Un premier partenariat avec le groupe socialiste à l'Assemblée nationale sera organisé sur les questions de santé, et plusieurs rencontres et publications sont prévues autour des thèmes de la réforme de l'Etat-providence et du temps de travail. "Nous devons nous projeter dans l'après-réformes Sarkozy", insiste M. Finchelstein. Il s'agit d'ores et déjà d'éclairer les choix des socialistes revenus aux affaires en 2012.

Nouvelle venue sur la scène des think tanks de gauche, la fondation Terra Nova, financée par le secteur privé, présente plusieurs points communs avec la Fondation Jean-Jaurès. Dirigée, elle aussi par un strauss-kahnien - haut fonctionnaire, Olivier Ferrand a été un proche collaborateur de M. Strauss-Kahn, tout comme Gilles Finchelstein -, cette "plate-forme au service du PS et du camp progressiste" entend elle aussi contribuer à donner une dimension concrète à l'ancrage réformiste du Parti socialiste.

"S'agissant du diagnostic, l'accord est général ; manquent encore les propositions, qui seront d'autant plus complexes à élaborer que la social-démocratie européenne traverse une crise", résume Olivier Ferrand.

Terra Nova propose ses services aux parlementaires socialistes en rédigeant des notes, ou se saisit elle-même de certains sujets. La fondation s'apprête à plancher sur l'enseignement supérieur, les composantes de la grande pauvreté, ou encore les inégalités territoriales.

Le point commun de ces deux think tanks est de se situer clairement dans la mouvance strauss-kahnienne.

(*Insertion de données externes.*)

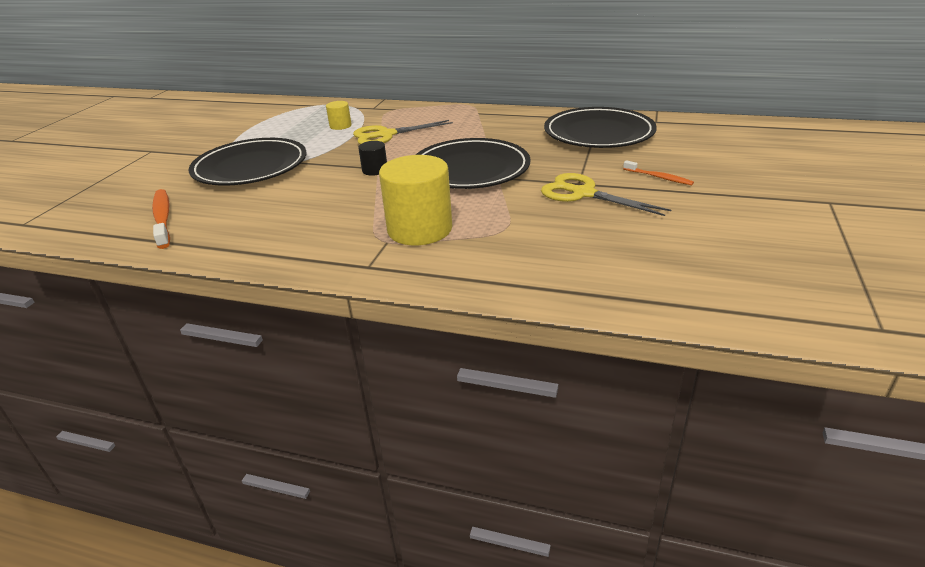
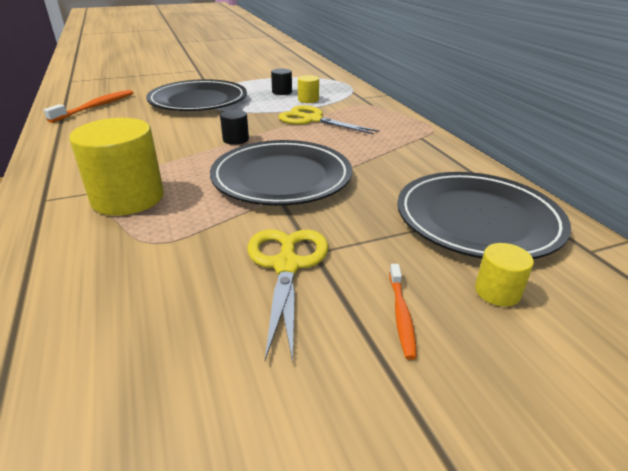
camera: 50 degrees right, 0 degrees up
(301, 130) = (282, 92): none -> black cylinder
(664, 151) = (497, 291): none -> yellow cylinder

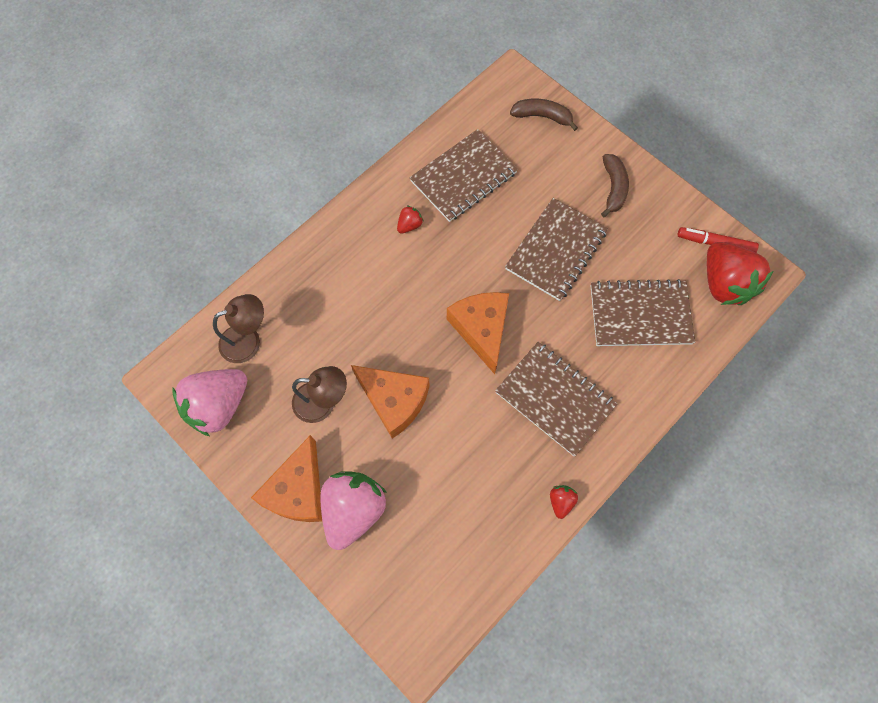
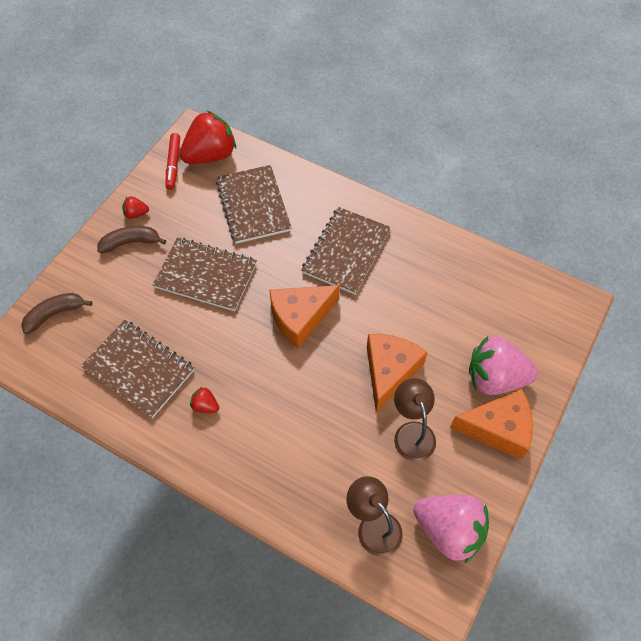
camera: 105 degrees left, 10 degrees down
(542, 116) = (55, 314): brown banana -> brown banana turned 60 degrees clockwise
(561, 501) = (428, 233): red strawberry -> red strawberry (136, 214)

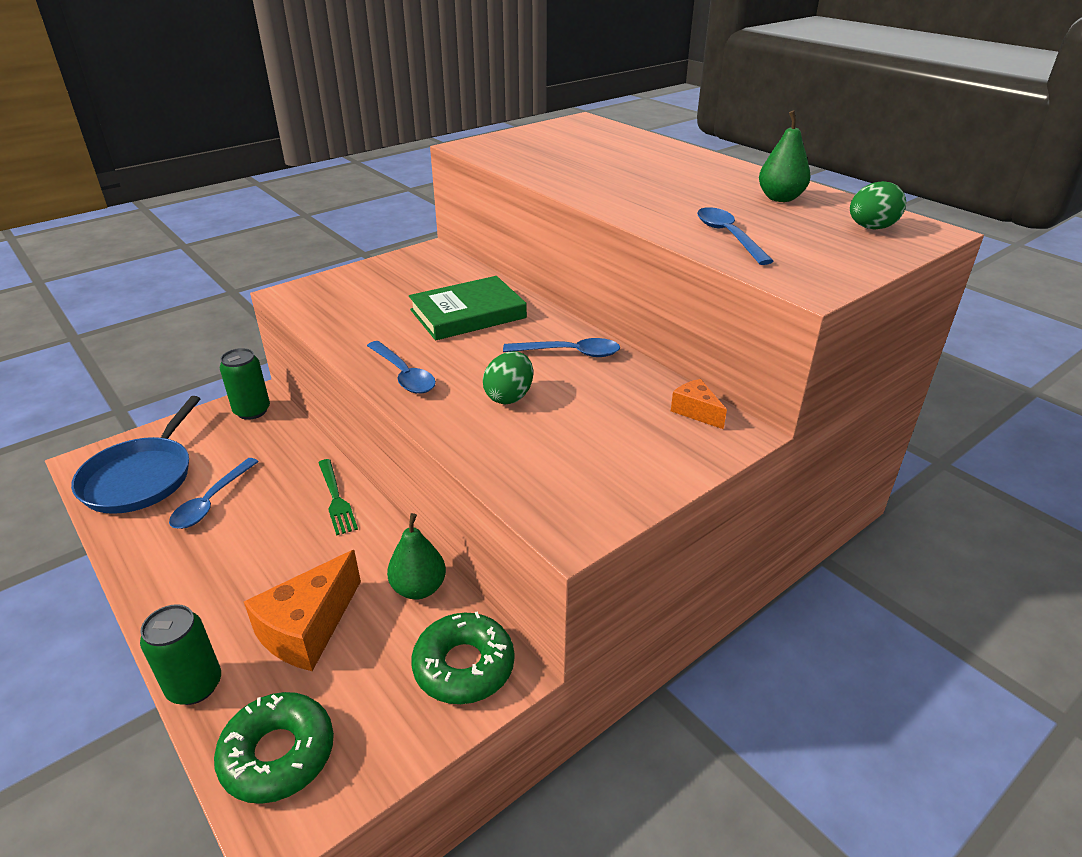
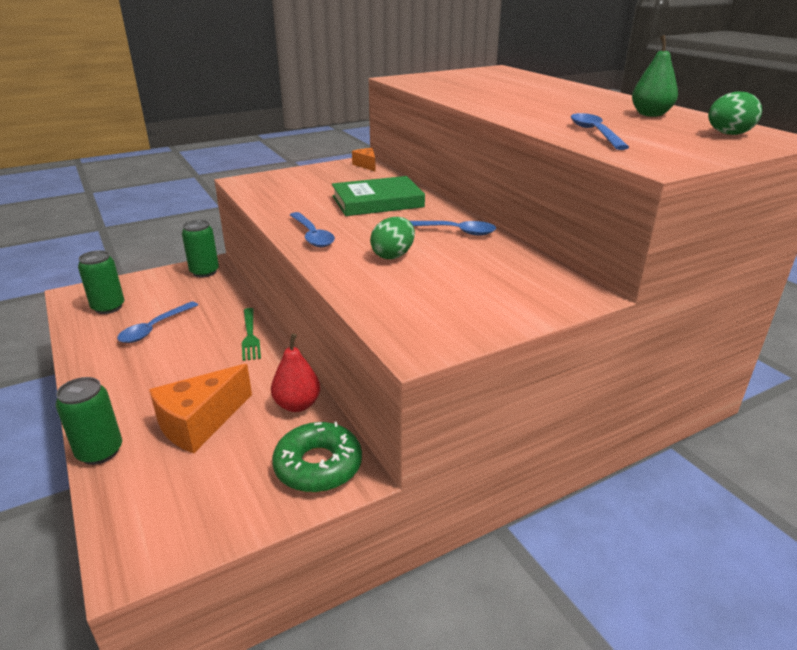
camera: 10 degrees right, 5 degrees down
(141, 477) = (108, 307): blue pan -> green can
(278, 754) = (147, 510): green donut -> none
(419, 588) = (297, 405): green pear -> red pear
(696, 411) = (551, 278): orange cheese -> orange cheese (366, 165)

Dans son livre La Flamme et la Cendre, publié en 2002 (éditions Grasset), l'ancien ministre de l'économie avait été le premier à tenter de conceptualiser ce que pourrait être le nouveau socialisme français, débarrassé de son héritage marxiste et ancré dans la mondialisation. Face à la crise de l'Etat-providence, Dominique Strauss-Kahn avait notamment théorisé la nécessité de réduire les inégalités "à la racine" plutôt que de chercher à redistribuer massivement, insistant sur des sujets comme l'éducation et la formation.

C'est dans cette direction que travaillent les différents cercles de réflexion, avec à la clé de sérieuses remises en question, par exemple sur le financement des universités : l'idée d'une implication plus forte des entreprises n'est plus un tabou.

Outre les fondations Jean-Jaurès et Terra Nova - qui veulent faire contrepoids aux laboratoires d'idées situés à droite que sont la Fondation pour l'innovation politique, proche de l'UMP, et l'Institut Montaigne -, d'autres lieux de réflexion se mobilisent pour faire progresser l'idée d'une social-démocratie à la française.

La République des idées édite des ouvrages afin de "faire avancer l'idée d'une modernisation politique". Animée par des universitaires, "l'agence intellectuelle" Telos prône "un esprit de réformisme" et l'Institut Edgar-Quinet, fondé par le député européen Vincent Peillon pour assurer la formation des élus, prépare une étude comparative des systèmes éducatifs.

Le groupe La Forge, fondé par l'eurodéputé Benoît Hamon et le député Vert Noël Mamère, est le seul à se situer sur l'aile gauche du PS. Dans les prochains mois, il veut notamment travailler sur les moyens d'améliorer la part des salaires dans la valeur ajoutée.

"Le problème, c'est que le PS ne prend pas assez au sérieux l'apport des intellectuels", s'inquiète Laurent Baumel, responsable national aux études. Une faiblesse qui, selon lui, n'est pas étrangère "à la défaite de 2007".